«Quando penso no ofício do actor volta-me o medo das duas da tarde, no
Teatro da Trindade com o Senhor Gutkin. Mais depressa andaria numa
montanha-russa no escuro do que quereria fazer a assombrada visita ao interior
de um actor.
A questão é mesmo essa: será que se pode ver um actor por dentro? Como
se faz? Sobe-se uma escada, abre-se-lhe a boca e olha-se para o escuro que está
lá dentro? Quantas mulheres e quantos homens é que estão no quarto escuro, sem
janelas, da Greta Garbo? Seria por isso, por estar tão acompanhada, que ela
dizia, num filme, o “Grand Hotel”, que queria ficar sozinha, aquele seu célebre
“i want to be alone, i just want to be
alone”?
Dizem que há uma oficina em que os actores aprendem. Nessa oficina o
actor descobre a maneira do corpo pensar por si próprio, acabando na aparência
com a tirania da mente.
Será? Ouvi Charles Laughton, sofisticadíssimo actor inglês, contar
outra história. Laughton terá dito do americano e ingénuo Gary Cooper o
seguinte: “Vi logo que ele tinha qualquer coisa que eu nunca teria.
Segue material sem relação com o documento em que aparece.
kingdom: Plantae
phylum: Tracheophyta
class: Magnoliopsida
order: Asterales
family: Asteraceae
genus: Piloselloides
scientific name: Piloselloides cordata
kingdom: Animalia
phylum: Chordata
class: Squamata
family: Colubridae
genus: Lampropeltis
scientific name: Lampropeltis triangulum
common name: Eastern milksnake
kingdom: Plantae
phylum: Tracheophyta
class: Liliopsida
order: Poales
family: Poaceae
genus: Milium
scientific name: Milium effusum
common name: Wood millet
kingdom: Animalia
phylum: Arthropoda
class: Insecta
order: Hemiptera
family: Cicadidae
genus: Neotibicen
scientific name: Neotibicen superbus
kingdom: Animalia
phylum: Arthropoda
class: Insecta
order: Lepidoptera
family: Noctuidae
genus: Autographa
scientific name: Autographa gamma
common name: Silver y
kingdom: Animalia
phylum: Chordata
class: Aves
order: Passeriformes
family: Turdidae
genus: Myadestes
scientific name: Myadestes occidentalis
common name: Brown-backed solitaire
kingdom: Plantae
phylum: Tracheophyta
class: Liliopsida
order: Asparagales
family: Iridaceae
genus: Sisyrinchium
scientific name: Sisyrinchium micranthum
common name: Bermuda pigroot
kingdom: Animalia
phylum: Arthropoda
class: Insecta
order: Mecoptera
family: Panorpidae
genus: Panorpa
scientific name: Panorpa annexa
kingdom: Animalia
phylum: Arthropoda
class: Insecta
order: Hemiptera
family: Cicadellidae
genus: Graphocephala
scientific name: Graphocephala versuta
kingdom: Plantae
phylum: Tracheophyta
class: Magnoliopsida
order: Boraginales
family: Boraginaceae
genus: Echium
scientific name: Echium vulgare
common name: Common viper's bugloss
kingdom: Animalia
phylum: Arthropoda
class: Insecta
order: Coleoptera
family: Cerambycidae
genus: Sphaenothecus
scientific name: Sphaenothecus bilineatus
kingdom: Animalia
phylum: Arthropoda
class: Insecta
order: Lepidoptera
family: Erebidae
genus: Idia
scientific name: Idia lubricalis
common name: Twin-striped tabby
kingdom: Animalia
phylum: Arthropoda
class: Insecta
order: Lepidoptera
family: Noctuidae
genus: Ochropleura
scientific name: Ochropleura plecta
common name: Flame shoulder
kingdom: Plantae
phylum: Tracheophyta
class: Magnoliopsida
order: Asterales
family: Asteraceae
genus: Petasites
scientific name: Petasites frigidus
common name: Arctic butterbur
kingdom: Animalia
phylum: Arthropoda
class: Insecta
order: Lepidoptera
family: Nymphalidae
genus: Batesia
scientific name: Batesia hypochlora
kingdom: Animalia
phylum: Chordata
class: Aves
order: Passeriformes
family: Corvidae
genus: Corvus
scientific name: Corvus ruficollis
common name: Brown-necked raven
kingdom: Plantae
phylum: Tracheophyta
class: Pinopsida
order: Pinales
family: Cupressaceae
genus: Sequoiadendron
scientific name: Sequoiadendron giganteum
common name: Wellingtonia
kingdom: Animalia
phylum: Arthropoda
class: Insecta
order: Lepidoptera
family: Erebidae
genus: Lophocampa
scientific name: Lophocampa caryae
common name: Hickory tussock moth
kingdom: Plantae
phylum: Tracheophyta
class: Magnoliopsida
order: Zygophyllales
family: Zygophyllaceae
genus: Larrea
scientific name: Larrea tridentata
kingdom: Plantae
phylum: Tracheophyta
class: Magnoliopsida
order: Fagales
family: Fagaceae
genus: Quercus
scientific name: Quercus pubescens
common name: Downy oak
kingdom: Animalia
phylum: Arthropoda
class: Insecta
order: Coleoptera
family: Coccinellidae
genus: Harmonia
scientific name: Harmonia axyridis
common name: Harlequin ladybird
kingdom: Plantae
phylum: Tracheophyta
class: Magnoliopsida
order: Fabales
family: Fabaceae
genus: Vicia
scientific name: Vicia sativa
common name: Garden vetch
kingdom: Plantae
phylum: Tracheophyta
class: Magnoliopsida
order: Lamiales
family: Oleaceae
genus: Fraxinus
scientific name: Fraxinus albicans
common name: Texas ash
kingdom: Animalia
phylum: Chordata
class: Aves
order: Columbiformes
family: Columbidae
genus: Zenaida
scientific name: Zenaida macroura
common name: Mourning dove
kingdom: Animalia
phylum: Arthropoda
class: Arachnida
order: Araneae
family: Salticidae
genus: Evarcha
Aquele
rapaz não tinha a mais pequena ideia de como representava bem.”
Charles Laughton, que quando abria a boca se lhe via uma oficina inteira por ali abaixo, percebeu bem: aquele rapaz, Gary Cooper, mexia-se instintivamente como uma criança, mas uma criança cujo corpo pensasse com a inocência animal de um gato.»